§ **TEXTO CITADO**
***

Tribunas

¿Desvinculados y desarraigados? No, por favor

 

 

Antonio-Carlos Pereira Menaut


Familia.

 

 

 

 

 

El pasado 16 de febrero, El Diario.es publicaba un artículo sobre la conveniencia de cortar con los padres. Al día siguiente Javier P. Martín en El País hablaba de acabar con el mito de los amigos para siempre. Los lectores ingenuos entendíamos que esos eran los mayores problemas en 2024. Prescindamos de en qué medida los autores describen o proponen: ambos reflejan una tendencia a debilitar los vínculos interpersonales ya vieja en los países más adelantados.

E. Waugh en The End of the Battle menciona como novedad, en 1943, que en Inglaterra los divorciados quedasen en relaciones amistosas y dice que ya sucedía en USA. Después vendría “the lonely crowd” (muchedumbre, pero solitaria; Riesman, 1950), Eleanor Rigby y toda la gente solitaria de los Beatles; aquí, en 1966, todo eso nos parecían rarezas de anglos o suecos.

Hoy tenemos epidemia de soledad, ancianos en residencias sin ver hijos ni nietos, psicólogos y psiquiatras ocupadísimos, y, la última moda, suicidarse. Gente aislada, sumisa, volátil, dependiente de los expertos, que le decretan el protocolo de todo. Tendencialmente, sin más raíces que el Globish, la tecnología y un buen sueldo en cualquier lugar del globo.

He señalado algo de esto en La Sociedad del Delirio (Rialp, 2023). Porque la crisis actual es no sólo la más seria de la historia sino diferente a todas. Y particularmente intratable porque muchos de estos problemas no se derivan de grandes y claras injusticias (que también) ni de decisiones inmorales deliberadas (también), ni de cosas tan malas que lo vea cualquiera, sino de la vida misma en su actual versión postmoderna, posthumana y postcristiana.

Se derivan de lo específico de esta crisis: mucha gente buena, haciendo el mal sin quererlo o al menos sin verlo. Se derivan de causas estructurales, generales, indiscutidas como el paisaje o el suelo que pisas: esta economía, esta tecnología, estas comunicaciones, este mercado de trabajo, esta competitividad, esta educación. Tienen muchas cosas buenas pero nos aíslan, someten y centrifugan aunque no se vea. A mucha gente buena no le gustan los efectos pero, como no va a las causas, no intenta contrarrestarlos.

***

§ **DATOS PROPORCIONADOS**
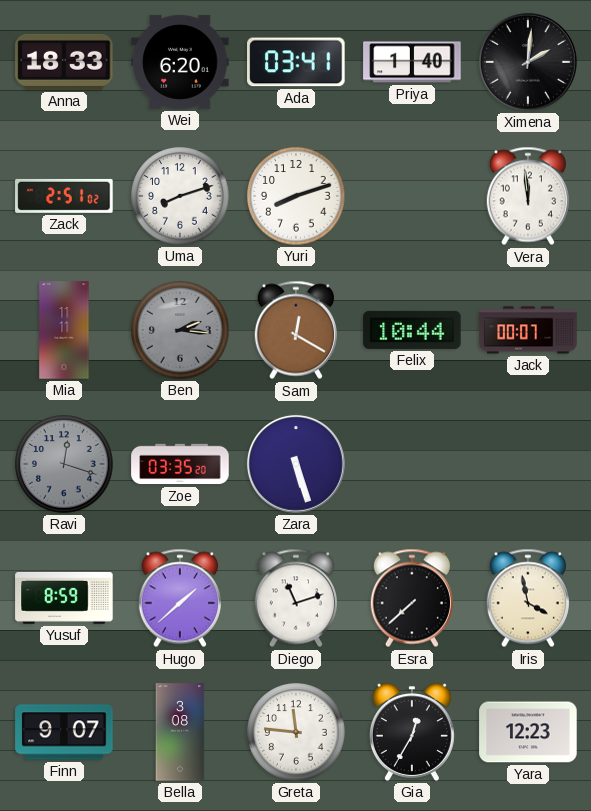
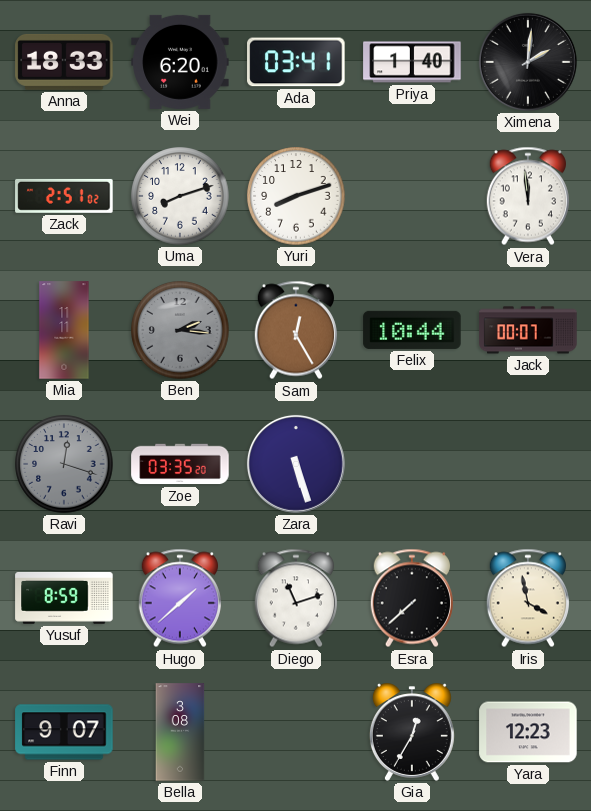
Sam: 12:20 -> 12:25
Greta: 11:46 -> none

***

§ **INSTRUCCIONES**
a) Traduce al inglés esta oración del artículo: "Se derivan de lo específico de esta crisis: mucha gente buena, haciendo el mal sin quererlo o al menos sin verlo."
b) Reproduce sin cambios el pasaje del artículo que empieza en las palabras "E. Waugh en The" y termina tras "anglos o suecos.".

§ **RESPUESTAS**
a) They stem from what is specific to this crisis: many good people doing harm without meaning to, or at least without seeing it.

b)
E. Waugh en The End of the Battle menciona como novedad, en 1943, que en Inglaterra los divorciados quedasen en relaciones amistosas y dice que ya sucedía en USA. Después vendría “the lonely crowd” (muchedumbre, pero solitaria; Riesman, 1950), Eleanor Rigby y toda la gente solitaria de los Beatles; aquí, en 1966, todo eso nos parecían rarezas de anglos o suecos.